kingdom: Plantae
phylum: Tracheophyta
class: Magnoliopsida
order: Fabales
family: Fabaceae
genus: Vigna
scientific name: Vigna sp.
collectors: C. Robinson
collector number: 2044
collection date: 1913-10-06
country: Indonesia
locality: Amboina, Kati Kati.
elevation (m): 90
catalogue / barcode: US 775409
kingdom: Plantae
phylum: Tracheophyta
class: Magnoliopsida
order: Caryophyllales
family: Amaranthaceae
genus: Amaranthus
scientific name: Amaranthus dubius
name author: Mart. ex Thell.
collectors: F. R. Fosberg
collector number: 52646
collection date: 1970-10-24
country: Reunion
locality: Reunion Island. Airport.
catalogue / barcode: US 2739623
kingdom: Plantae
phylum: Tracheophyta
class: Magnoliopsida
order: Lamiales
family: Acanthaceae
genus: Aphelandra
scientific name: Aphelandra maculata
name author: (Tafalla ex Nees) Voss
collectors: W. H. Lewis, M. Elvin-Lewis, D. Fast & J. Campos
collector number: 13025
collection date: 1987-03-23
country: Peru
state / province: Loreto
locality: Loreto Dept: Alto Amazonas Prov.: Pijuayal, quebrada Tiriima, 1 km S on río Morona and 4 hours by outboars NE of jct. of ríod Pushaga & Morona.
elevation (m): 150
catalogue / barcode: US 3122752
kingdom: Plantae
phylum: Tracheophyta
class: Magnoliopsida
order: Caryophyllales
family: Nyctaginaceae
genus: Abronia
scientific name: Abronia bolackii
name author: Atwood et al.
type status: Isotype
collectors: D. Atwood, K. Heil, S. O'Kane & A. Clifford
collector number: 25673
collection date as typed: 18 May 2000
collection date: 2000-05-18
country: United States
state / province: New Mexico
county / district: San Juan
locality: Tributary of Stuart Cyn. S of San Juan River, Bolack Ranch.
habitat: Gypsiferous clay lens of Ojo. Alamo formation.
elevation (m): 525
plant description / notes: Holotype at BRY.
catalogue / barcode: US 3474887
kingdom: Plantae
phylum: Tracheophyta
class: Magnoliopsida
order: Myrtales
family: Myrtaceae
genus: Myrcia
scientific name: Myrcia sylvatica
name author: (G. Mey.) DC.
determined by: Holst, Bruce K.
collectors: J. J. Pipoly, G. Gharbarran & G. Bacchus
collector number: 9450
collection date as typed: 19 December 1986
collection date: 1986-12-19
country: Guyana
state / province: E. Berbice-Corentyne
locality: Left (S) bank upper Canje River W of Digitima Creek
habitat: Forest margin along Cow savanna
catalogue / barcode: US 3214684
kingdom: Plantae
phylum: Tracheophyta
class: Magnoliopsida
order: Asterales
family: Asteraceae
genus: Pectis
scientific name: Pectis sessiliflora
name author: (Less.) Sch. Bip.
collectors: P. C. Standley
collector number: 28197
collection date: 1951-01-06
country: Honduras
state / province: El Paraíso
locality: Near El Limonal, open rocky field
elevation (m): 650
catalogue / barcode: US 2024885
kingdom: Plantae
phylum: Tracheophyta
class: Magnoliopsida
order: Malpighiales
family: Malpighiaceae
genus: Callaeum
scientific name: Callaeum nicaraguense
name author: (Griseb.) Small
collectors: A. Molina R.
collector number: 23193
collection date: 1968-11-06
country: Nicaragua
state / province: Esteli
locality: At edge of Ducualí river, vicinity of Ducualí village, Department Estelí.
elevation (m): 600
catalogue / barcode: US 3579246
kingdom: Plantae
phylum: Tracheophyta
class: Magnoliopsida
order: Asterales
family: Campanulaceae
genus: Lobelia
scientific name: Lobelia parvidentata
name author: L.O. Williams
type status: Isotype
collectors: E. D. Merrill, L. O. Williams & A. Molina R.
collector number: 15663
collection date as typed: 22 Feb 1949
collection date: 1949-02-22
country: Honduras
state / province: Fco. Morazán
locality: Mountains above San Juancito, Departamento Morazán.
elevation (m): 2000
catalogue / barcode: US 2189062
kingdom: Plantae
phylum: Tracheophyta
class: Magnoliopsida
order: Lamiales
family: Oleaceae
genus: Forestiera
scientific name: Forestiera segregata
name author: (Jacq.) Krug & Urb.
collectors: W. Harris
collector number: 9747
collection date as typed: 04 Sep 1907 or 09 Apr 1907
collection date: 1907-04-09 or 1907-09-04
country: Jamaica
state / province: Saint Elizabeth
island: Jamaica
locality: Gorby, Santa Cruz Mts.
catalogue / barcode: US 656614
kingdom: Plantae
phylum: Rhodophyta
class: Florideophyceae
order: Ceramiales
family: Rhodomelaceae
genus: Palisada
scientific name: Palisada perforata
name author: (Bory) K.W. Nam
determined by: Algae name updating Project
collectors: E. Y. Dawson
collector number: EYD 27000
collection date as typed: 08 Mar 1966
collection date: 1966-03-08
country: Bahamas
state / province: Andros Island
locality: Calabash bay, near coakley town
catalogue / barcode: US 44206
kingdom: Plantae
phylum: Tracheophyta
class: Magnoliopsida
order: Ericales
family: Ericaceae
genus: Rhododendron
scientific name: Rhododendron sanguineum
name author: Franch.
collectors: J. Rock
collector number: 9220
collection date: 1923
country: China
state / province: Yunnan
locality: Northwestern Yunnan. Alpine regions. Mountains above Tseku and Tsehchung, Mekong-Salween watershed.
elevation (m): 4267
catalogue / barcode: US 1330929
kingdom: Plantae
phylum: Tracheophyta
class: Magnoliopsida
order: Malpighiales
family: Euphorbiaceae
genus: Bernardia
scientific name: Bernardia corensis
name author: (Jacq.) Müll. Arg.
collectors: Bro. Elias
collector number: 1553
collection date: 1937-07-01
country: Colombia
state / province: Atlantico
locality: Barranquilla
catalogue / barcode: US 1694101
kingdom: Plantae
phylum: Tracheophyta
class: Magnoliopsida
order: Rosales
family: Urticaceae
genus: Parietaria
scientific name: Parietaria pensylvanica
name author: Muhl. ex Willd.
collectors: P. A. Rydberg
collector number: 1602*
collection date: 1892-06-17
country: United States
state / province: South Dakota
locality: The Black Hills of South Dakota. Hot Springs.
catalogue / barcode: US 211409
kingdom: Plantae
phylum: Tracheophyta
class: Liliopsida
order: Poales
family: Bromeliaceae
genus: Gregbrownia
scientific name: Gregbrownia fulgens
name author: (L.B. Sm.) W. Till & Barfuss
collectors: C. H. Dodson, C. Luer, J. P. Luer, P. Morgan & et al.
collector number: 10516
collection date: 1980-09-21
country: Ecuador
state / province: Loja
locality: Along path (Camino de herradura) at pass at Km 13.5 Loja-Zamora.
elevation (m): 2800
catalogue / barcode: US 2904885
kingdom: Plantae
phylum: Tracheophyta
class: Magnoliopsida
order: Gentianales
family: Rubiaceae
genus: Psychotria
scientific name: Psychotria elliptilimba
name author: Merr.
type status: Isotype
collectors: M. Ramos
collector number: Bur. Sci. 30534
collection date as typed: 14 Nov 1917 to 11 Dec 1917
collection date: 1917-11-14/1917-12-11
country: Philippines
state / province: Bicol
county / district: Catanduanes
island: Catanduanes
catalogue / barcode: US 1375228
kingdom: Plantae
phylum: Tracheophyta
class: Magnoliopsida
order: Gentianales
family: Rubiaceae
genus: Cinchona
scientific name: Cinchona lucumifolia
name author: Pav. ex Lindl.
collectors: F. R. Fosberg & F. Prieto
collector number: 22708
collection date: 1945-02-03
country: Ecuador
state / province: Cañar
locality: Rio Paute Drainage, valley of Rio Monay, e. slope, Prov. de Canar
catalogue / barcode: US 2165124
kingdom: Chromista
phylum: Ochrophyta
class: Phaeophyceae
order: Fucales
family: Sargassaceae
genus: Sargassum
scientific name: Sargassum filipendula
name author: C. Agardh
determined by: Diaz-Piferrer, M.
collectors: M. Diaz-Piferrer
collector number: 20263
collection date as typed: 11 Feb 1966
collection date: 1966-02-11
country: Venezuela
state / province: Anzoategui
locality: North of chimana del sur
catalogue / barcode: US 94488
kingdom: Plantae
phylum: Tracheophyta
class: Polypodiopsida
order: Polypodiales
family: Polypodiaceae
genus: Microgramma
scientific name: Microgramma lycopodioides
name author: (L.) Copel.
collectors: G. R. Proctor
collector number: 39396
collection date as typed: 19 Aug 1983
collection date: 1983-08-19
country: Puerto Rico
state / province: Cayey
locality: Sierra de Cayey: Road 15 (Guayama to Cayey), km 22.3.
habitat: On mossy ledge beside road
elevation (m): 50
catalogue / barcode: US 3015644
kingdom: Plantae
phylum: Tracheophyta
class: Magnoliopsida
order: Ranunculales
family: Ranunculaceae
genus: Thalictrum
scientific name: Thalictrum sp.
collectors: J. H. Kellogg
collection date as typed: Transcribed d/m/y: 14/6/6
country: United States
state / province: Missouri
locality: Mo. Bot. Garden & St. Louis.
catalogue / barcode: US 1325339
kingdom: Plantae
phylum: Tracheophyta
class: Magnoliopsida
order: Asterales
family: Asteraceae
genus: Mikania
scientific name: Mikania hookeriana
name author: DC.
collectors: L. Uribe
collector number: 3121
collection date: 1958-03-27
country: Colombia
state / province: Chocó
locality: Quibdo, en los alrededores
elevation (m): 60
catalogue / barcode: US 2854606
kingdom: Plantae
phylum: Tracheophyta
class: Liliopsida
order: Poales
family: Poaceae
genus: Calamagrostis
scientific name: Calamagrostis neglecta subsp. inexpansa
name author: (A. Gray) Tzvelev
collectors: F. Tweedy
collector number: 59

----

Reproduce everything in the records from the line containing "catalogue / barcode: US 2739623" down to the line containing "elevation (m): 525", substituting "location" for "locality" and keeping every other line unchanged.

catalogue / barcode: US 2739623
kingdom: Plantae
phylum: Tracheophyta
class: Magnoliopsida
order: Lamiales
family: Acanthaceae
genus: Aphelandra
scientific name: Aphelandra maculata
name author: (Tafalla ex Nees) Voss
collectors: W. H. Lewis, M. Elvin-Lewis, D. Fast & J. Campos
collector number: 13025
collection date: 1987-03-23
country: Peru
state / province: Loreto
location: Loreto Dept: Alto Amazonas Prov.: Pijuayal, quebrada Tiriima, 1 km S on río Morona and 4 hours by outboars NE of jct. of ríod Pushaga & Morona.
elevation (m): 150
catalogue / barcode: US 3122752
kingdom: Plantae
phylum: Tracheophyta
class: Magnoliopsida
order: Caryophyllales
family: Nyctaginaceae
genus: Abronia
scientific name: Abronia bolackii
name author: Atwood et al.
type status: Isotype
collectors: D. Atwood, K. Heil, S. O'Kane & A. Clifford
collector number: 25673
collection date as typed: 18 May 2000
collection date: 2000-05-18
country: United States
state / province: New Mexico
county / district: San Juan
location: Tributary of Stuart Cyn. S of San Juan River, Bolack Ranch.
habitat: Gypsiferous clay lens of Ojo. Alamo formation.
elevation (m): 525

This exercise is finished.